In December, I wrote about the AI Productivity Paradox--the difference between the gains businesses were promised from generative AI and the messy reality. But new research reveals a more subtle problem. Even when AI works well, it doesn't necessarily make work lighter. It can make work more intense.

In a study published last month, researchers from UC Berkeley spent eight months studying how generative AI changed work habits at a tech company with about 200 employees. The company didn't mandate AI use but paid for 'pro' subscriptions. The result? Nobody went home early. They just did more at a faster pace. As one engineer put it: “You had thought that maybe because you could be more productive with AI, then you save some time, you can work less.
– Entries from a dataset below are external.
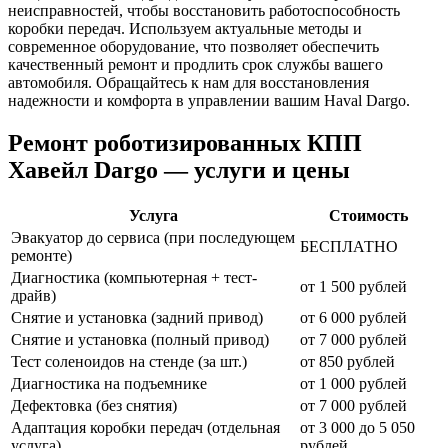
неисправностей, чтобы восстановить работоспособность
коробки передач. Используем актуальные методы и
современное оборудование, что позволяет обеспечить
качественный ремонт и продлить срок службы вашего
автомобиля. Обращайтесь к нам для восстановления
надежности и комфорта в управлении вашим Haval Dargo.
Ремонт роботизированных КПП
Хавейл Dargo — услуги и цены
Услуга
Стоимость
Эвакуатор до сервиса (при последующем
БЕСПЛАТНО
ремонте)
Диагностика (компьютерная + тест-
от 1 500 рублей
драйв)
Снятие и установка (задний привод)
от 6 000 рублей
Снятие и установка (полный привод)
от 7 000 рублей
Тест соленоидов на стенде (за шт.)
от 850 рублей
Диагностика на подъемнике
от 1 000 рублей
Дефектовка (без снятия)
от 7 000 рублей
Адаптация коробки передач (отдельная
от 3 000 до 5 050
услуга)
рублей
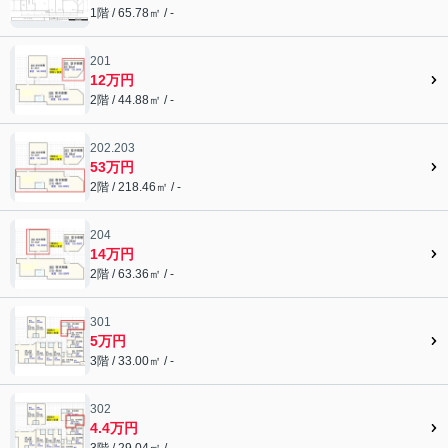
1階 / 65.78㎡ / -
201
12万円
2階 / 44.88㎡ / -
202.203
53万円
2階 / 218.46㎡ / -
204
14万円
2階 / 63.36㎡ / -
301
5万円
3階 / 33.00㎡ / -
302
4.4万円
3階 / 29.04㎡ / -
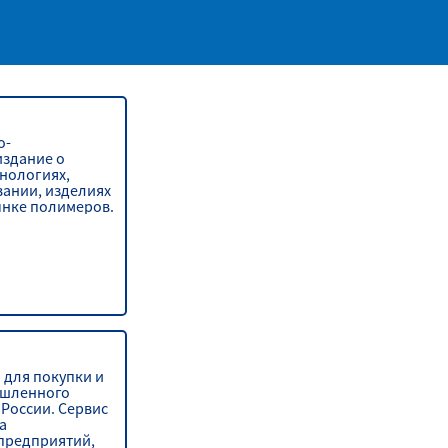
о-
издание о
нологиях,
вании, изделиях
ынке полимеров.
 для покупки и
шленного
России. Сервис
а
предприятий,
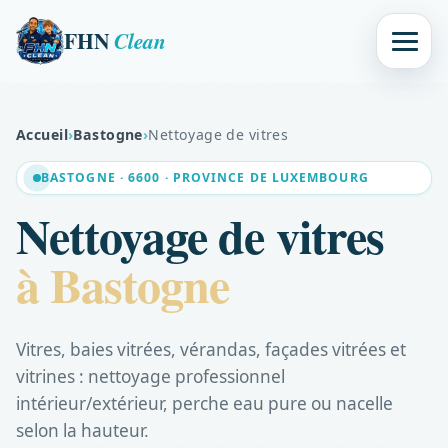
FHN
Clean
Accueil
›
Bastogne
›
Nettoyage de vitres
BASTOGNE · 6600 · PROVINCE DE LUXEMBOURG
Nettoyage de vitres
à Bastogne
Vitres, baies vitrées, vérandas, façades vitrées et
vitrines : nettoyage professionnel
intérieur/extérieur, perche eau pure ou nacelle
selon la hauteur.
But then really, you don’t work less. You just work the same amount or even more."

The Treadmill Effect

The researchers identified three patterns. First, task expansion: because AI fills knowledge gaps, workers started doing things that used to belong to other people. Product managers wrote code. Researchers took on engineering tasks. People absorbed work that might previously have justified additional hires.

Second, blurred boundaries between work and free time. Because prompting AI feels more like chatting than working, people slipped tasks into lunch breaks, meetings, and evenings. Work became something that can be nudged forward with a simple chat message to your friendly AI coworker.

Third, more multitasking: workers managed several AI-assisted threads at once, creating constant switching between a growing pile of open tasks.

These patterns created a self-reinforcing cycle where AI accelerated tasks, which in turn raised expectations for speed. Higher speed made workers more reliant on AI, which widened the scope of what tasks and projects were assisted by AI. This, of course, generated more work. As the Red Queen told Alice, you have to run as fast as you can just to stay where you are. For some, AI has become that Red Queen who is constantly raising the baseline for what counts as productive.

I’m on the Treadmill Too

I certainly recognize this in myself. Having invested the time to get genuinely great results with AI, I haven't used my AI skills to work less. I’ve used it to build new software, develop 3D model designs, and revive old projects I’d abandoned years ago because I didn’t have the programming skills to pull them off. That’s exciting—but it’s also more work, not less. But there's a big difference between an old slacker-hacker like me choosing to take on more side projects and an entire workplace where 'doing more all the time' becomes the new normal.

The larger problem is that innovation requires slow thinking: talking through a problem with a colleague, sketching ideas on a whiteboard, letting your subconscious chew on it overnight. The danger of heavy AI use is that it moves everything into the 'fast' pile. When you can generate a draft in seconds, the temptation is to ship it and move on, and skipping the slow thinking where better ideas can emerge.

Getting Off the Treadmill

So what do we do? The Berkeley researchers suggest leaders build what they call an 'AI practice' describing how the employees will use AI and, just as importantly, when they'll stop. Pause before barreling ahead to make sure you're still working on the right thing. Batch AI outputs instead of reacting to each one the moment it pops up. And protect time for human conversation.

I'd add one more: look at what you're rewarding. If the person who takes on the most tasks gets the most praise, you're feeding the treadmill. If you reward judgment, quality, and knowing when to stop, you're building something that lasts.

AI has already changed how we work. The question is whether you'll shape that change on your terms or let the treadmill set the pace.